* _Materials provided_:
Content starts
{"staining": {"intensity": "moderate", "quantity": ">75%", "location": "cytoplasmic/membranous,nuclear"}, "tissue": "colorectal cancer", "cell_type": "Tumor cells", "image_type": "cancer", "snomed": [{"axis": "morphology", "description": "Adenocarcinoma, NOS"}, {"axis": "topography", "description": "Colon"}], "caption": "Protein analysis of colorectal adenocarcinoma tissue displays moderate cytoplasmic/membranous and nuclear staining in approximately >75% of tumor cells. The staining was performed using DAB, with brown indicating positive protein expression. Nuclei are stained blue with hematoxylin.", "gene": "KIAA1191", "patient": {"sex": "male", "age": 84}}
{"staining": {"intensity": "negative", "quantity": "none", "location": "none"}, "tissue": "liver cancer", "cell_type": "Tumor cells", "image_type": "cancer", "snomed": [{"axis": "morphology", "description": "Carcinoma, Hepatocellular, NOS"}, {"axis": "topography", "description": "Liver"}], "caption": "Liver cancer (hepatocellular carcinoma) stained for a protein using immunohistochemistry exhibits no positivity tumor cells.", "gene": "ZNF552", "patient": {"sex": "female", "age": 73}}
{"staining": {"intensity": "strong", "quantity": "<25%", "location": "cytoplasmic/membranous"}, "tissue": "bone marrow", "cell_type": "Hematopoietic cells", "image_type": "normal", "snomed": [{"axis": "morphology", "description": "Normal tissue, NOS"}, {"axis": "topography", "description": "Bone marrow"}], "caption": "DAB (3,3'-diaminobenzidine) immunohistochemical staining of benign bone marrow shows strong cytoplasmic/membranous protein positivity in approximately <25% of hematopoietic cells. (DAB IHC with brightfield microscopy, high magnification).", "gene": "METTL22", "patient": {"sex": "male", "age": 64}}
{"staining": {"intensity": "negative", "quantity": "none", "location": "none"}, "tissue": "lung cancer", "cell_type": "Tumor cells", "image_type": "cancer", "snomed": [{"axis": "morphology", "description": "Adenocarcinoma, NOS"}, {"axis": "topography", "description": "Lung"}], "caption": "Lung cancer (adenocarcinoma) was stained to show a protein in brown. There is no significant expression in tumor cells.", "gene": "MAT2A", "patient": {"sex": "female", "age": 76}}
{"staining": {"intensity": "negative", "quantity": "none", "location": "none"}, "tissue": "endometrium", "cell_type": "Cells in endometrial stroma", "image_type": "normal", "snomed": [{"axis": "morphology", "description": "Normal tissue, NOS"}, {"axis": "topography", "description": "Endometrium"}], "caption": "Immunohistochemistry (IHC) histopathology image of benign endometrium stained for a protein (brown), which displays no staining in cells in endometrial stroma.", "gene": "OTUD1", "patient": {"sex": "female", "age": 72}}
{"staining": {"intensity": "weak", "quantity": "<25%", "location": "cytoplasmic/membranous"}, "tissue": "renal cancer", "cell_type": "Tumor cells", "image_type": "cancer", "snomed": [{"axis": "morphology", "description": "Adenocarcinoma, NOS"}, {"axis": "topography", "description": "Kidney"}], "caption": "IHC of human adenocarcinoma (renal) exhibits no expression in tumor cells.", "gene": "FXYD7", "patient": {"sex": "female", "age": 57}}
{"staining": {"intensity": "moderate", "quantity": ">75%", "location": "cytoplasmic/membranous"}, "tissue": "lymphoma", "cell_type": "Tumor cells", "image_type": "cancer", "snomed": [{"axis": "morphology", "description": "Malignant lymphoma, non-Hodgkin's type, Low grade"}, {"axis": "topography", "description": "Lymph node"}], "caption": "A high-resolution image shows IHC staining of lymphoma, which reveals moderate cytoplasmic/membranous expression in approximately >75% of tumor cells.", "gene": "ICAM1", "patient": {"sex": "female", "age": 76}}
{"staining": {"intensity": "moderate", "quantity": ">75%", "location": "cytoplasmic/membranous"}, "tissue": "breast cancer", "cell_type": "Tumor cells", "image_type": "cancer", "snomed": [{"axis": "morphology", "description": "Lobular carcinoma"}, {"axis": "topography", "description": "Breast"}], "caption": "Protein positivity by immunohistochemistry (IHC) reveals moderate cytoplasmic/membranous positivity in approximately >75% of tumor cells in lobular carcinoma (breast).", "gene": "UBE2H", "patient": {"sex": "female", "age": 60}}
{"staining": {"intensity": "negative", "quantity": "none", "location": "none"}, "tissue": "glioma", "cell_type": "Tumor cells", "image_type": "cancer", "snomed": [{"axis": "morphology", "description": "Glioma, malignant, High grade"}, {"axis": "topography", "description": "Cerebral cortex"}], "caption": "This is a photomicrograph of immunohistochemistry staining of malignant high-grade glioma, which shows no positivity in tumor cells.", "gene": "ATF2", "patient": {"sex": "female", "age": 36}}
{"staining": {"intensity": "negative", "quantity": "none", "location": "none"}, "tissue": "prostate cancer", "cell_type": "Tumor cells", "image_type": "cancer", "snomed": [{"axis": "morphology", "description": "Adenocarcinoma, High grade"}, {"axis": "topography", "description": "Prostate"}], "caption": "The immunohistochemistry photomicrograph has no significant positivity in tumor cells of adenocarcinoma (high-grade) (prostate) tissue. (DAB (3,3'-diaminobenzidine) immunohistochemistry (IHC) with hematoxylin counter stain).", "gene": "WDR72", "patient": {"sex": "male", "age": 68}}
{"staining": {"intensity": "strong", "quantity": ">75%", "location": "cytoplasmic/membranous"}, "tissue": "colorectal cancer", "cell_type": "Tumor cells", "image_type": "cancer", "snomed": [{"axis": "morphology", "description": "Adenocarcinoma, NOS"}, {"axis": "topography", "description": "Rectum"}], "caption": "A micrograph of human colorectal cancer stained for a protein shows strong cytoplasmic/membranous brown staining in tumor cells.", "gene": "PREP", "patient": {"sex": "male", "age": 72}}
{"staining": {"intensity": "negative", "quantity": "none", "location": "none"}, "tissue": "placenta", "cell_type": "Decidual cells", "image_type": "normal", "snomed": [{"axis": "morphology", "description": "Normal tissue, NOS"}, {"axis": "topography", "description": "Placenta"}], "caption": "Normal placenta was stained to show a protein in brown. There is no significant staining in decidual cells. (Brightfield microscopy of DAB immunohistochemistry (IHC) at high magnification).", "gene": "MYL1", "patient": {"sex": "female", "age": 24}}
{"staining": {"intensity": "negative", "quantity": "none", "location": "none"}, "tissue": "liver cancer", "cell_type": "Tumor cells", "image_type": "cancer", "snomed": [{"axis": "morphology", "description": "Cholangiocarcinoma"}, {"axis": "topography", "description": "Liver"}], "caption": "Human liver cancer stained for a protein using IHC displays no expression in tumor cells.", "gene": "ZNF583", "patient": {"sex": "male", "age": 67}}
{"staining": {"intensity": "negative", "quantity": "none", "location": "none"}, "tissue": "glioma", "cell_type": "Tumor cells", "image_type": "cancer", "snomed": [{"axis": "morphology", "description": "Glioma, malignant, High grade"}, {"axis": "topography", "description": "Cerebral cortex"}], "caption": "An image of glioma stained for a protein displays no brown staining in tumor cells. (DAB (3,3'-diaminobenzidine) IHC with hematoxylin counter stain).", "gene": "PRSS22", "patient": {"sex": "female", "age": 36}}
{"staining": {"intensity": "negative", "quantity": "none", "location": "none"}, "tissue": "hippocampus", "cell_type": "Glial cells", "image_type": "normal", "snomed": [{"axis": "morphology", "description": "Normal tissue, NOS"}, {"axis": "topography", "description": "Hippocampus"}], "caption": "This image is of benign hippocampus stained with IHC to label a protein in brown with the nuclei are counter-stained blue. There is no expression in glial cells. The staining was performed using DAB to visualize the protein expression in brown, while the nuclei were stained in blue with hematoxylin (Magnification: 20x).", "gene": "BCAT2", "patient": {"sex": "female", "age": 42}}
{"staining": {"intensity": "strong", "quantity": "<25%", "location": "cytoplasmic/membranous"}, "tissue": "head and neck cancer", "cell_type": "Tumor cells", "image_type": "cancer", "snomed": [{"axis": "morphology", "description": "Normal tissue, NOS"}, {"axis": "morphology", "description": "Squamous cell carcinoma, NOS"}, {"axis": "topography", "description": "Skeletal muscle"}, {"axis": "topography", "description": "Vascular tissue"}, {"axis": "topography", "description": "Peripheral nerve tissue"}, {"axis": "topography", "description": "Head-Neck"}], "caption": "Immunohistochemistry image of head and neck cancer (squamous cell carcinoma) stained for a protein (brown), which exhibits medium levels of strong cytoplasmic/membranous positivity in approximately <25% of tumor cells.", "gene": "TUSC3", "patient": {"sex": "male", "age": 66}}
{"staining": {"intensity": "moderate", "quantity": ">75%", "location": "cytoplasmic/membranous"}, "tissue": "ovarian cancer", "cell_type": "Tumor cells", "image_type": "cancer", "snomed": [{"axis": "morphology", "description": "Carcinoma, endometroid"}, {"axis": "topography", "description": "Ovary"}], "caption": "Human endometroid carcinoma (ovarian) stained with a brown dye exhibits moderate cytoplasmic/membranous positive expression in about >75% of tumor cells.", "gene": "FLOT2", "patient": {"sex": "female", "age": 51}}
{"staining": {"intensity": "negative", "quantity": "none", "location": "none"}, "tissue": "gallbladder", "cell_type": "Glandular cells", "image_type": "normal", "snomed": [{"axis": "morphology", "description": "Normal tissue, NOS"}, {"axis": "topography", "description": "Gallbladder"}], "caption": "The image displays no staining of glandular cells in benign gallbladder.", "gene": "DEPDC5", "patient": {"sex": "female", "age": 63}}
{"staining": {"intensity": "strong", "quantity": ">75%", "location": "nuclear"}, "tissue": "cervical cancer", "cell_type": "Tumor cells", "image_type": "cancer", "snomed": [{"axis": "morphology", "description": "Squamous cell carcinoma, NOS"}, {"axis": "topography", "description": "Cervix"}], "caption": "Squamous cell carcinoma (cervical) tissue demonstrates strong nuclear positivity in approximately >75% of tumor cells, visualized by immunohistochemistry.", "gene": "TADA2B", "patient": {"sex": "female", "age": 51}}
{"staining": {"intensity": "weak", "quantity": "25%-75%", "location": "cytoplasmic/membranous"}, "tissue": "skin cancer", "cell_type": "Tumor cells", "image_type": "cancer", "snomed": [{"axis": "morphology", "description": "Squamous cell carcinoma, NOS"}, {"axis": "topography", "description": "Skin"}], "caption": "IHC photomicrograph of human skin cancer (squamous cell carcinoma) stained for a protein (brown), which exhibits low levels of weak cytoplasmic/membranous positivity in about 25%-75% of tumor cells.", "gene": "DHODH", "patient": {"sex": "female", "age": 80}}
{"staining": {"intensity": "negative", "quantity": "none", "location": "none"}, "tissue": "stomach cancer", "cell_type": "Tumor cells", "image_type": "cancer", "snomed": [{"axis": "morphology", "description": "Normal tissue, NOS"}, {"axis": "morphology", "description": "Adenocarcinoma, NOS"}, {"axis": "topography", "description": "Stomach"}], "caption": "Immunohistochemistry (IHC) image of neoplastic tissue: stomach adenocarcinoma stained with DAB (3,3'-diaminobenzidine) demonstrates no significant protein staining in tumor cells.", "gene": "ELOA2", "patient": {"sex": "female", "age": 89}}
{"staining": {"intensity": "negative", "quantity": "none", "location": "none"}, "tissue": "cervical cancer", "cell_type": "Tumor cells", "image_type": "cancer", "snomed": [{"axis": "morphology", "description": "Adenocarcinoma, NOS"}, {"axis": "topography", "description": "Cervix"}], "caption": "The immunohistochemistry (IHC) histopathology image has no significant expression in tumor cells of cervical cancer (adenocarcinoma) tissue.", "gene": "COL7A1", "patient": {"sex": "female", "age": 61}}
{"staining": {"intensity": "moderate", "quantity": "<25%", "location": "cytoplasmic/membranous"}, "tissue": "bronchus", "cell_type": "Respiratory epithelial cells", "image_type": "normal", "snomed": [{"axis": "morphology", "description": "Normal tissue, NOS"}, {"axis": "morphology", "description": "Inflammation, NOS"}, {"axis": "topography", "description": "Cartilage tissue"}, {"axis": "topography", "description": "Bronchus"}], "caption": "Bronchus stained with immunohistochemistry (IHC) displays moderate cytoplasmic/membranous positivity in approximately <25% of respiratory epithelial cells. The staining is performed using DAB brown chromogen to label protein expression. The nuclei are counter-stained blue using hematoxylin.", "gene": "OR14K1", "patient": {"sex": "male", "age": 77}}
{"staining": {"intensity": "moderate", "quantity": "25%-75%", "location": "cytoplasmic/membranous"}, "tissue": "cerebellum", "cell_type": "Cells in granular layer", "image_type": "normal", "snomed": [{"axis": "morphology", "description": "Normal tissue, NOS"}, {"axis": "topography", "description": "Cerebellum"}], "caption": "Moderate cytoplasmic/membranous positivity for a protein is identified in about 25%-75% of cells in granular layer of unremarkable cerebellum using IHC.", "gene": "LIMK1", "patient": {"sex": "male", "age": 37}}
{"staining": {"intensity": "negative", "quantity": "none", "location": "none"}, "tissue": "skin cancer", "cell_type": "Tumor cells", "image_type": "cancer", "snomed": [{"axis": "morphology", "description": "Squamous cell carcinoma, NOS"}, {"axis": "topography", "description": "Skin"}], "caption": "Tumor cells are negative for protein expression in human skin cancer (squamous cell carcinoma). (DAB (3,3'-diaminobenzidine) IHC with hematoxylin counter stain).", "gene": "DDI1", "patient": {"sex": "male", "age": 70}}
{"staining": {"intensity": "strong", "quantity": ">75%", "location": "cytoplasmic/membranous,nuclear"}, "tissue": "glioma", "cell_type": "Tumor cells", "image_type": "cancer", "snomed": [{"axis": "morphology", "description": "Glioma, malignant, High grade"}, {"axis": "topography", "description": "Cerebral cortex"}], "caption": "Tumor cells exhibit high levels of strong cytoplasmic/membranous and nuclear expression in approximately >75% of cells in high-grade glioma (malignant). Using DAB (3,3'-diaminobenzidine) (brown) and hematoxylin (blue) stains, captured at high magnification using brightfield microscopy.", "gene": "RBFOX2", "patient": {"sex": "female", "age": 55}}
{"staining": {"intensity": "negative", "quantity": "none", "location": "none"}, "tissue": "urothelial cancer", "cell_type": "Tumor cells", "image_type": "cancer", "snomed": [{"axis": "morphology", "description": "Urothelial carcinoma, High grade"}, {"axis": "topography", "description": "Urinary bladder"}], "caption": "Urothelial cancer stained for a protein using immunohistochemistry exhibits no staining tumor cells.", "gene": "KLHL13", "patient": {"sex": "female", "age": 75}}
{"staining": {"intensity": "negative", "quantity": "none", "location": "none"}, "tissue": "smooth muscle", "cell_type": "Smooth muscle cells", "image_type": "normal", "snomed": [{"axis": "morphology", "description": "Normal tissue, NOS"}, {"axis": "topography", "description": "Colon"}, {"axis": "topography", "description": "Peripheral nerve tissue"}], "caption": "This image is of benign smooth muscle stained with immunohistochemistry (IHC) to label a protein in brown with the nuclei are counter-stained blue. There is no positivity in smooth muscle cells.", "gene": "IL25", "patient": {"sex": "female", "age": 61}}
Content ends
* _Your assignment_: Look through the records and copy down every line that holds "liver".

* _Reply_:
{"staining": {"intensity": "negative", "quantity": "none", "location": "none"}, "tissue": "liver cancer", "cell_type": "Tumor cells", "image_type": "cancer", "snomed": [{"axis": "morphology", "description": "Carcinoma, Hepatocellular, NOS"}, {"axis": "topography", "description": "Liver"}], "caption": "Liver cancer (hepatocellular carcinoma) stained for a protein using immunohistochemistry exhibits no positivity tumor cells.", "gene": "ZNF552", "patient": {"sex": "female", "age": 73}}
{"staining": {"intensity": "negative", "quantity": "none", "location": "none"}, "tissue": "liver cancer", "cell_type": "Tumor cells", "image_type": "cancer", "snomed": [{"axis": "morphology", "description": "Cholangiocarcinoma"}, {"axis": "topography", "description": "Liver"}], "caption": "Human liver cancer stained for a protein using IHC displays no expression in tumor cells.", "gene": "ZNF583", "patient": {"sex": "male", "age": 67}}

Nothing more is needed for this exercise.